** SET PROBLEM **
Return each line of the items below that contains the string "instances", where uppercase and lowercase letters count as different.

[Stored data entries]
————

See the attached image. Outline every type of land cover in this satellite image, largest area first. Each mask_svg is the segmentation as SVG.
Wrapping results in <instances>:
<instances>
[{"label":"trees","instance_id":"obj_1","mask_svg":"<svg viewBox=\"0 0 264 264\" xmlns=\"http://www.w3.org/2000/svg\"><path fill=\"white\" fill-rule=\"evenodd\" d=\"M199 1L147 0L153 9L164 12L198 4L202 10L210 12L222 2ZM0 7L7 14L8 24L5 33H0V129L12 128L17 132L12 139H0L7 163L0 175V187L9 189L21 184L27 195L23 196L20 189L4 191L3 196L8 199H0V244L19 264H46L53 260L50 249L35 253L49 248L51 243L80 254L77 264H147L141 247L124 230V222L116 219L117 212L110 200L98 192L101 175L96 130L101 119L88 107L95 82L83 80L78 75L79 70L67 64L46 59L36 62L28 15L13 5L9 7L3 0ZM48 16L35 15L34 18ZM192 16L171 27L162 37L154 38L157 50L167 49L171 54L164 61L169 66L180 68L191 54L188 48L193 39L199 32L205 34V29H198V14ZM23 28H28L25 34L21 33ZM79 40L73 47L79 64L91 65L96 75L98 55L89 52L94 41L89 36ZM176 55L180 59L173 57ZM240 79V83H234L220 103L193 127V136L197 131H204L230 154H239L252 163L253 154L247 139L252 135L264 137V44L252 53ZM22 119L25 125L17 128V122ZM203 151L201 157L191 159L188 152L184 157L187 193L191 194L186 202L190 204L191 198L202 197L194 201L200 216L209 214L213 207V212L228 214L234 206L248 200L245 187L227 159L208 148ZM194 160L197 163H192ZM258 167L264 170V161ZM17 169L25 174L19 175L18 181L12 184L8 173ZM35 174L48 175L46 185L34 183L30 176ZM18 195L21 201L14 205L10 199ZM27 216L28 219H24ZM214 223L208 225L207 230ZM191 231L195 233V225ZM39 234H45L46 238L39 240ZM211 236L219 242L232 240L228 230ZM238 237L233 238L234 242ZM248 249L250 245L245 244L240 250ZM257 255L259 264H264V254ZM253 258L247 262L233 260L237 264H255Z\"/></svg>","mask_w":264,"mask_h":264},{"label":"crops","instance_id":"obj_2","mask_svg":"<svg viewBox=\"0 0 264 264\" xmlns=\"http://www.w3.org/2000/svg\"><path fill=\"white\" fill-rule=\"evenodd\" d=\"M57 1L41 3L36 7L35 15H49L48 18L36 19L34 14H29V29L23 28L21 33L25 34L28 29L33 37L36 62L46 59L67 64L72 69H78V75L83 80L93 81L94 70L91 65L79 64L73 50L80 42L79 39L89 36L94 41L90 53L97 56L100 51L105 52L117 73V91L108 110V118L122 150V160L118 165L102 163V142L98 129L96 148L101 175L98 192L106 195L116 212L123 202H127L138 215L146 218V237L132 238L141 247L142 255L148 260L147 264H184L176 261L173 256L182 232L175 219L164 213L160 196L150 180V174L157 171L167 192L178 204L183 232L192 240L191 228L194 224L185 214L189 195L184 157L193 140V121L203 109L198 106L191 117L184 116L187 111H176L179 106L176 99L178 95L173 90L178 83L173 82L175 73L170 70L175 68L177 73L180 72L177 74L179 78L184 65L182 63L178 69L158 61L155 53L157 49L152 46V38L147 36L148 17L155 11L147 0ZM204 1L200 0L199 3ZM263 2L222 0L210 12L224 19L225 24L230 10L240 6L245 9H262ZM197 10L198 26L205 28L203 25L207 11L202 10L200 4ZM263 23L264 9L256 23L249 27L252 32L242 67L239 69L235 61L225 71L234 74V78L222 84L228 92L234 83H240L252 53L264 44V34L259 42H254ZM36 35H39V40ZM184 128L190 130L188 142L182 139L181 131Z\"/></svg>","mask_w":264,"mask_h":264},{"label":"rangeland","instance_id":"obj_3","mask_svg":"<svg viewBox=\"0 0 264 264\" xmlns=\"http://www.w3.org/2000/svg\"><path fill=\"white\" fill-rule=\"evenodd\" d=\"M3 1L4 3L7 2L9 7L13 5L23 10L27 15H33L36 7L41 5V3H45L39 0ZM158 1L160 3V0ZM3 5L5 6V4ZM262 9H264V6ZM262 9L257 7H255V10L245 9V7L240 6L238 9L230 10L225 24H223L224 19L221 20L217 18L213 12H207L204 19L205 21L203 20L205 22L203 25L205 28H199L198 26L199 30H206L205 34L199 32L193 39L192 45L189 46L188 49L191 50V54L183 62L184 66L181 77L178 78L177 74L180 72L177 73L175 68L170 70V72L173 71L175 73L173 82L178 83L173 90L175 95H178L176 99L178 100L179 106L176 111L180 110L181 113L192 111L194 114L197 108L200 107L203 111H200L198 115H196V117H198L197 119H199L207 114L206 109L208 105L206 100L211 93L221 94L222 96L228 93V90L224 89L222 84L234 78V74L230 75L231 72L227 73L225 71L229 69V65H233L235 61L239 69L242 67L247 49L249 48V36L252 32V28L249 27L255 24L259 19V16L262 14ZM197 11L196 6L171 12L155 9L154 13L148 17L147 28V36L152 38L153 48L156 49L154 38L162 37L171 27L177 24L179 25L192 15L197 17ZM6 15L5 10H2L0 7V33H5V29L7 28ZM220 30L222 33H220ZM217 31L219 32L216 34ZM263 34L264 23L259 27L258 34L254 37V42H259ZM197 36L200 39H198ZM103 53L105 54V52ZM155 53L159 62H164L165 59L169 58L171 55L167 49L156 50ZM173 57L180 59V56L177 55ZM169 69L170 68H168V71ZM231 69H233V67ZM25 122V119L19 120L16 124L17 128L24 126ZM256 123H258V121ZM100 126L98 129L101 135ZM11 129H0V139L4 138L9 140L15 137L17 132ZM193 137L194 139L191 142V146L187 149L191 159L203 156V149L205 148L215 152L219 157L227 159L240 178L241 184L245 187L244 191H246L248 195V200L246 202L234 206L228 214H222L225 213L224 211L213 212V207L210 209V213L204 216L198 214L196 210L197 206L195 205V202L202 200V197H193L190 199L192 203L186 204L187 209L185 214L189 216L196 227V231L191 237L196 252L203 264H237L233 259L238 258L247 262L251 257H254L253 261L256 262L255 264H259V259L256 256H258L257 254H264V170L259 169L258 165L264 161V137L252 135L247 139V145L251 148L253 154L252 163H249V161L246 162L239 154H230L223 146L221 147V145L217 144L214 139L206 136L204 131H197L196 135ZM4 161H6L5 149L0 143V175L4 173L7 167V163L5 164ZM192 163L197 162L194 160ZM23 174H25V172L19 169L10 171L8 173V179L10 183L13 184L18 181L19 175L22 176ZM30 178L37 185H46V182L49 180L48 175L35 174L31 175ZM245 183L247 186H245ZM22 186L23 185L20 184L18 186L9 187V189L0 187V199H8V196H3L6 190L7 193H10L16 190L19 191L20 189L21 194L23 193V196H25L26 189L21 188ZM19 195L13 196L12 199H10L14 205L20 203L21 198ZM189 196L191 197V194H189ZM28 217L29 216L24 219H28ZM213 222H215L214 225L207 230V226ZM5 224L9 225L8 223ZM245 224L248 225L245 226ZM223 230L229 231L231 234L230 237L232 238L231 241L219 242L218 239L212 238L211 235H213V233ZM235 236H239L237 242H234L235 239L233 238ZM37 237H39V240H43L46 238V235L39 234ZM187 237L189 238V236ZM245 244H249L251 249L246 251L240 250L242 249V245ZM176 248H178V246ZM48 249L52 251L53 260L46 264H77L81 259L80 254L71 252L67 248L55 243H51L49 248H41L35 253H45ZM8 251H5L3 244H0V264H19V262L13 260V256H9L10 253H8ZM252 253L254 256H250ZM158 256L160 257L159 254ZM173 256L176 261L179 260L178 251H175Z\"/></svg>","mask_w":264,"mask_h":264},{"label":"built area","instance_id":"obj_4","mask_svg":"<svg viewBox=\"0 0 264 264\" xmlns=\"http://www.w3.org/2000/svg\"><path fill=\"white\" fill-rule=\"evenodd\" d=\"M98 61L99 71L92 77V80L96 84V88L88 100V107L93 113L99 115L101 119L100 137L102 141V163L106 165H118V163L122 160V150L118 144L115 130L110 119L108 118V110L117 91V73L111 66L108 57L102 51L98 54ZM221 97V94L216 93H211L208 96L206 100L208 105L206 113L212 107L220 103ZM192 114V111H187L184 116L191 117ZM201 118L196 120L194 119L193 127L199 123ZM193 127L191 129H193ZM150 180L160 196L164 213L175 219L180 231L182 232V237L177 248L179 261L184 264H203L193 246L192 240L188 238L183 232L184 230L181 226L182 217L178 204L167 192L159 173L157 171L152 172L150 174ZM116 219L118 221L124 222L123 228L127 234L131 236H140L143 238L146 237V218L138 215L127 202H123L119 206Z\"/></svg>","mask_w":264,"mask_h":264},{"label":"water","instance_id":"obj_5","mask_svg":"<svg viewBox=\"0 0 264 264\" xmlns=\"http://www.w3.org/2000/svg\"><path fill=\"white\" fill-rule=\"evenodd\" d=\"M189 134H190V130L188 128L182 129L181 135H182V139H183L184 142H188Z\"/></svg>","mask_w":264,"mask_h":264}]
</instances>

————

** EXPECTED ANSWER **
Wrapping results in <instances>:
<instances>
</instances>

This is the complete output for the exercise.